Люди вокруг меня внезапно смолкли: отряд во главе с Ловеллом рванулся по ступеням Вестгейта к открытому входу. И это молчание перенесло меня в прошлое — к тому дню, когда я в последний раз был в Ньюпорте, и я вспомнил ярмарку, где впервые увидел Мари, руки Джона Фроста, поднявшего меня с мостовой, шестипенсовик, который я получил от него и до сих пор храню в моем кармане, и эти самые ступени, по которым он затем поднялся с гордым достоинством. Я оглянулся, ища глазами Фроста, но со Стоу-хилла валила густая толпа, и над головами колыхался лес дубин и кирок.

— Выпустите заключенных! — кричал у входа Ловелл.

— Нет! — отозвался какой-то констебль.

Взметнулись ружья и пики, раздался яростный рев, прогремел одинокий выстрел, и двери Вестгейта захлопнулись. Толпа вокруг меня заколыхалась и заревела. Я увидел, как Ловелл вырвался из давки и ударил в дверь кулаком.

— Внутрь! — крикнул он, и мы с Большим Райсом и Мо начали пробиваться к нему, а в тяжелую дверь впились топоры. Люди вокруг меня орали, требуя, чтобы их пропустили вперед, кто-то пел «Песню о Хартии», кто-то стрелял по высоким окнам Вестгейта. Впереди в просветах между головами я видел взлетающие и опускающиеся топоры — полированное дерево разлеталось белыми щепками, и панель за панелью подавалась и падала.

— Внутрь! — Это опять кричал Ловелл, зажигая всех своим огнем. Трещали ружейные выстрелы, в воздухе остро пахло порохом. Звеня, сыпались оконные стекла — это пули попадали в цель. Мо пустил в ход кулаки, и головы перед нами стали редеть. Рванувшись вперед, он споткнулся о нижнюю ступеньку и упал, а я упал на него.

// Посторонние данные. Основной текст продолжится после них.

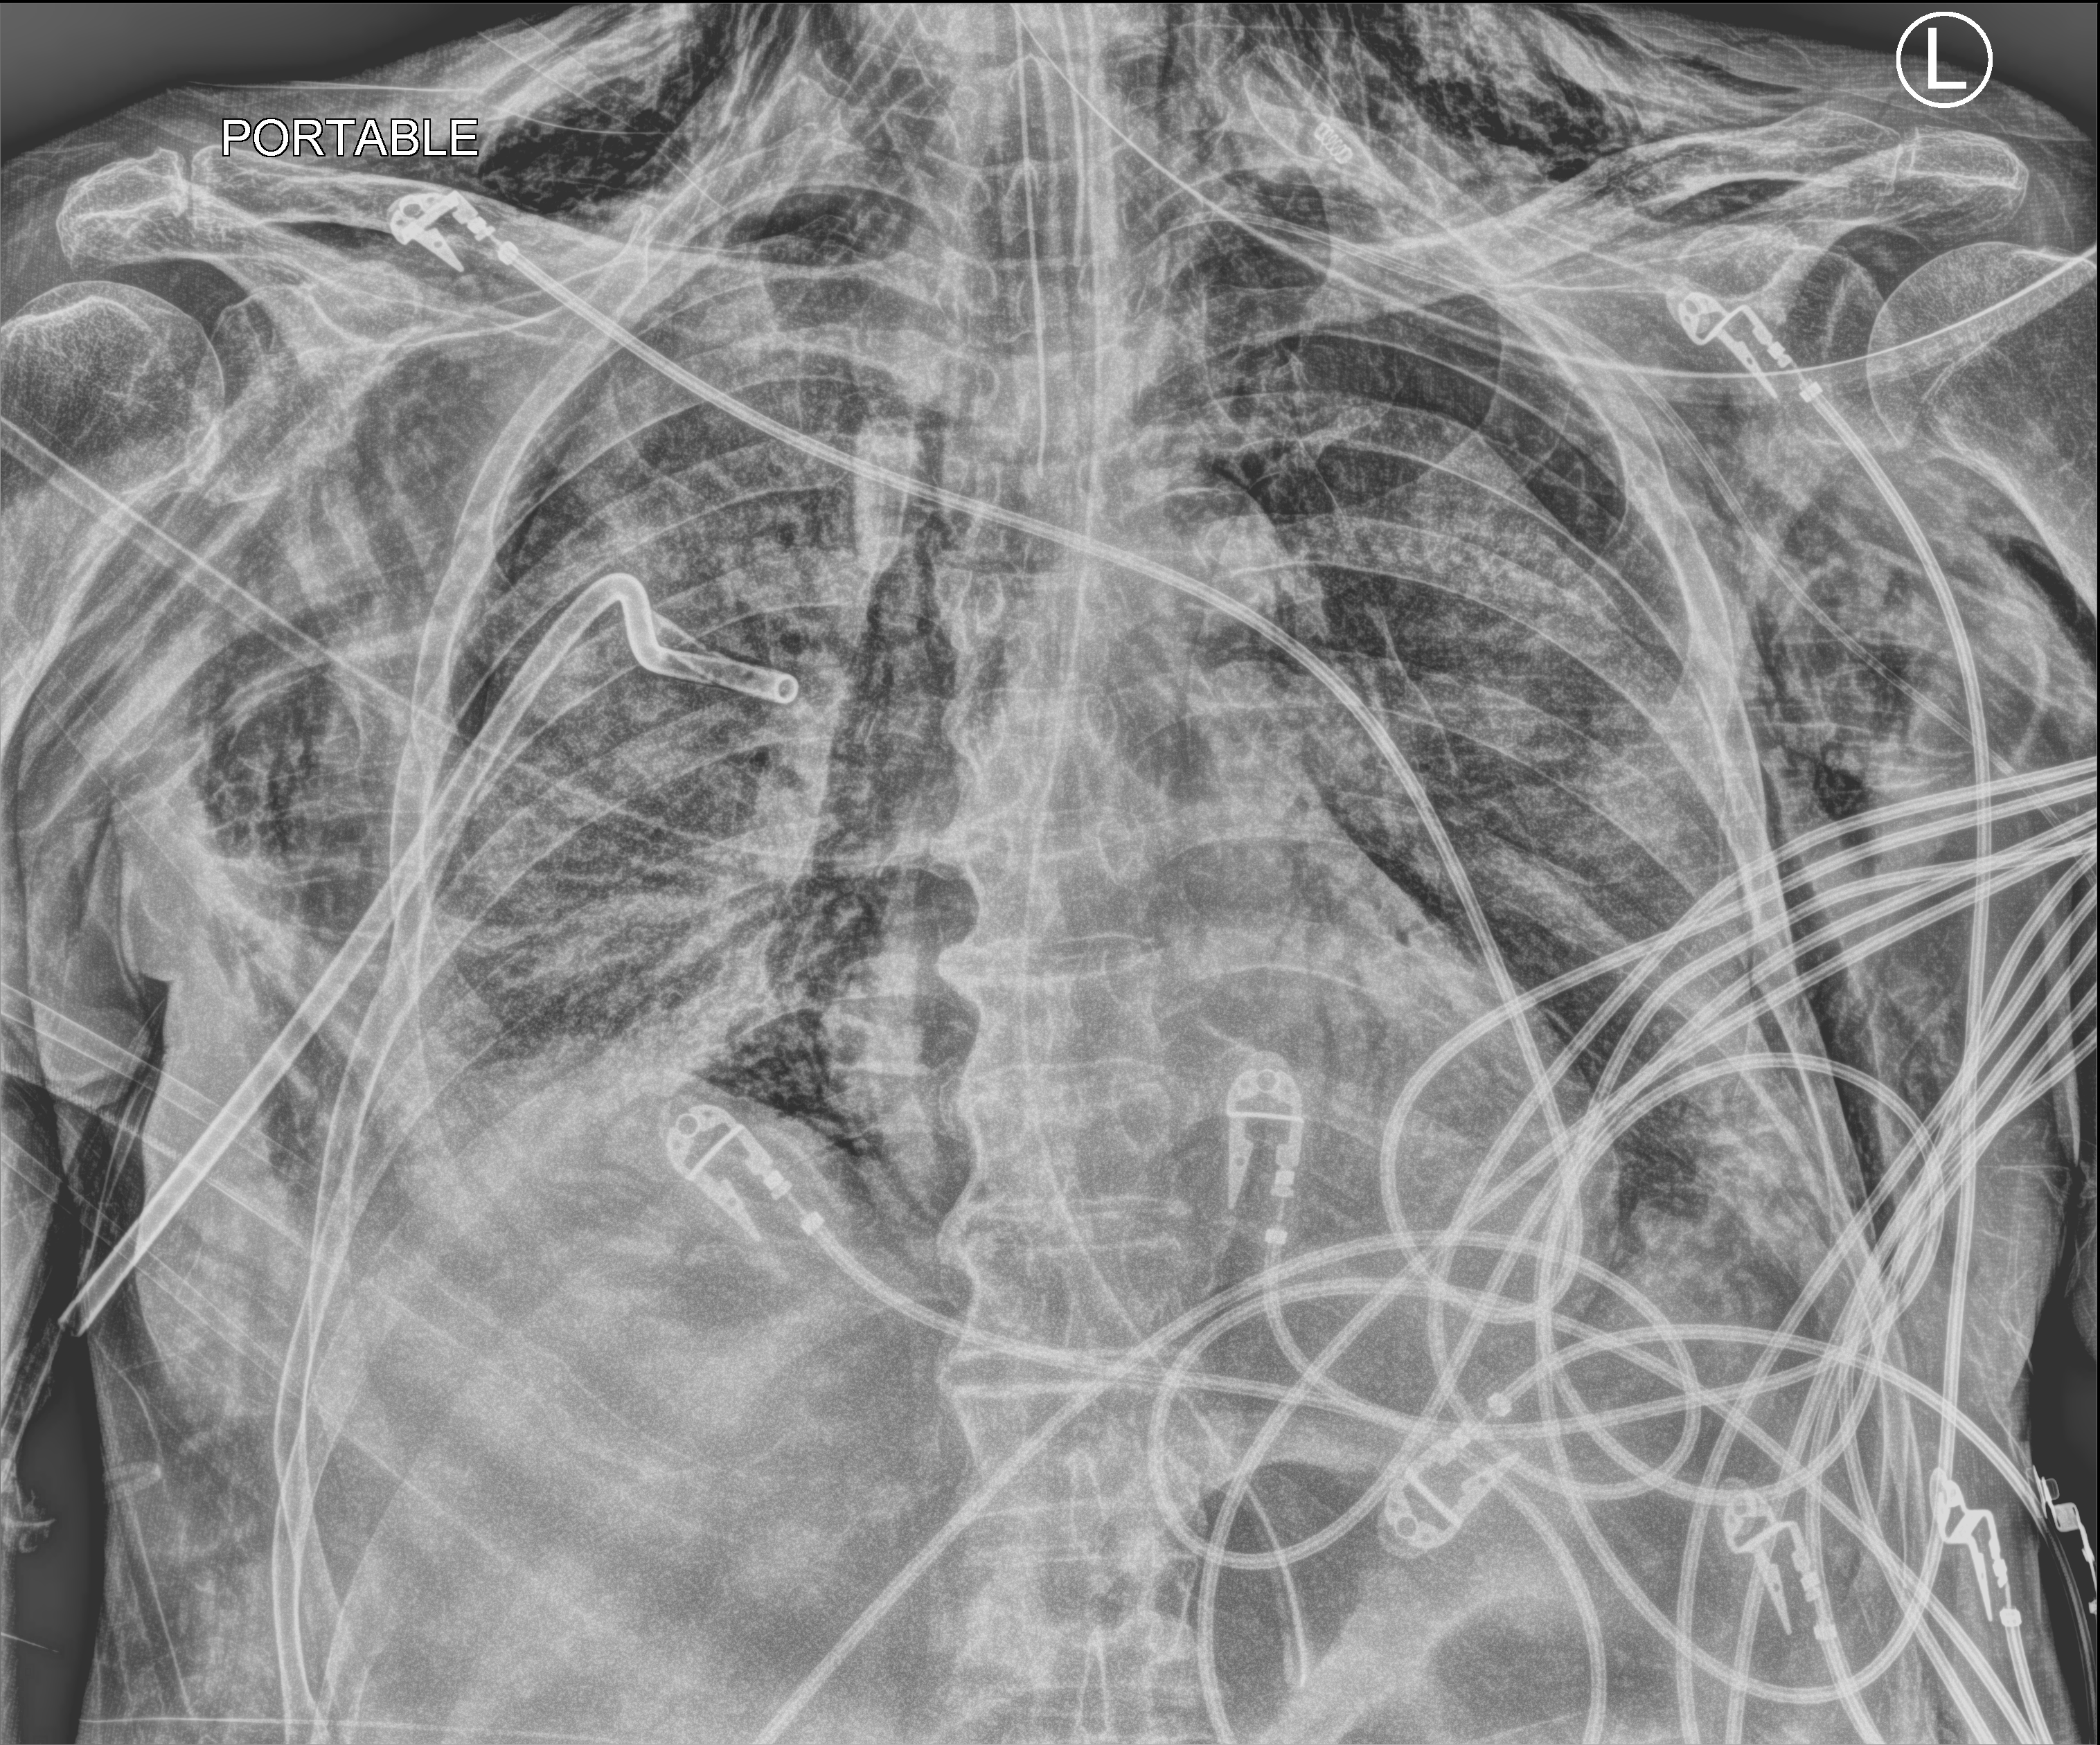
Chest X-ray (portable). Male patient hospitalised with COVID-19, age 75–90 years.
From the hospital-stay record, not from the radiograph (when in the stay this image was taken is not recorded): admitted to intensive care during this hospital stay: yes.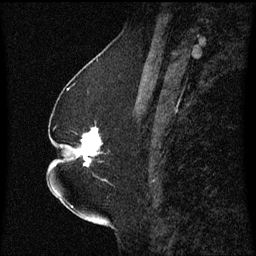
Breast MRI (dynamic contrast-enhanced), one sagittal slice. Dynamic contrast-enhanced series, image 2 of 3 at this slice position (ordered by acquisition). 1.5 T. TE 4.2 ms, TR 8.4 ms. 2.3 mm slice thickness. 256 × 256 image matrix, field of view 200 × 200 mm. Patient: female, 52 years. From the clinical record (not read from this slice): setting: breast cancer imaged before/during neoadjuvant chemotherapy; receptor status: HR-positive, HER2-negative.
Annotated regions visible in this slice (semi-automatically segmented with operator editing):
- analysis volume of interest (the breast-tissue region the enhancement analysis was run in; not a lesion): bounding box (x1, y1, x2, y2) in pixels: (65, 128, 109, 183)
- tumour enhancement mask (voxels above the 70 % enhancement threshold inside the analysis volume of interest): (77, 128, 102, 167)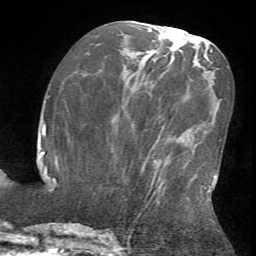
Breast MRI (dynamic contrast-enhanced), one axial slice; position 28 of 72 along the scan axis; cropped to one breast; dynamic contrast-enhanced series, time point 2 of 7 at this slice position (early post-contrast); 1.5 T; TE 4.2 ms, TR 8.7 ms; 2.2 mm slice thickness; 256 × 256 image matrix, field of view 180 × 180 mm. Female patient.
Outlined on this slice (semi-automatically segmented with operator editing):
- enhancing-tissue mask used for the functional tumour volume (all voxels passing the contrast-enhancement thresholds inside the analysis volume; usually the tumour): bounding box <126,173,217,234> (left, top, right, bottom; pixels)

Ругаясь, мы попытались встать. У меня над головой просвистело топорище. Увернувшись, я схватил Мо и потащил его за собой — дверь подалась, и Ловелл влетел внутрь, а за ним, валясь на паркетный пол, еще пятнадцать человек. Напор толпы опрокинул меня на спину, а рядом лежал Мо, прижатый к полу бегущими ногами. Мы старались подняться, но нас опрокидывали снова и снова — над нами неслась людская река, порожденная бешеным натиском толпы на площади, где тысячи выталкивали вперед сотни. На мгновение наступило затишье, и мы поднялись, но нас тут же оттеснил к дверям и сбросил с лестницы поток отступающих. В вестибюле гремели выстрелы. Визгливо кричали раненые. Я лежал на ступеньках, стараясь не потерять от боли сознание: тяжелые башмаки топтали мою голову и плечи. Кровь из пореза на лбу заливала мне глаза, я стер ее тыльной стороной руки и покатился по ступенькам, стараясь вырваться из леса ног, спастись от башмаков, которые обрушивались на меня, разбивали мне лицо, дробили мои пальцы на булыжнике. Я отполз в сторону, заметив, что толпа повернула назад к Вестгейту. Я видел, как они шли, плечом к плечу, размахивая вилами и кирками, видел язычки пламени, вырывавшиеся из их ружей и пистолетов. Это был второй яростный приступ, но мне удалось прижаться к стене под самыми окнами первого этажа — как раз в ту минуту, когда их ставни с треском распахнулись, открыв целящихся солдат. Толпа накатилась на эти окна, стреляя наугад, швыряя в них камни. Потом по рамам заколотили дубины, а из входа вырвался новый людской поток — кто-то шатался, кто-то полз на четвереньках, и почти все зажимали раны. И тут солдаты дали залп. Из окон приемной, сея смерть, вырвалось пламя и клубы дыма. Я увидел, как дрогнула толпа, — все пули попали в цель, слишком тесно были сомкнуты ряды. Люди падали, как колосья под косой, и в толпе вдруг появились узкие коридоры — до смертного часа я не забуду этих криков. И все же, заглушая шум, выстрелы, вопли раненых и умирающих, из вестибюля до меня донесся голос Джека Ловелла, и я повернулся. Стирая с глаз кровь, я вскарабкался вверх по ступенькам.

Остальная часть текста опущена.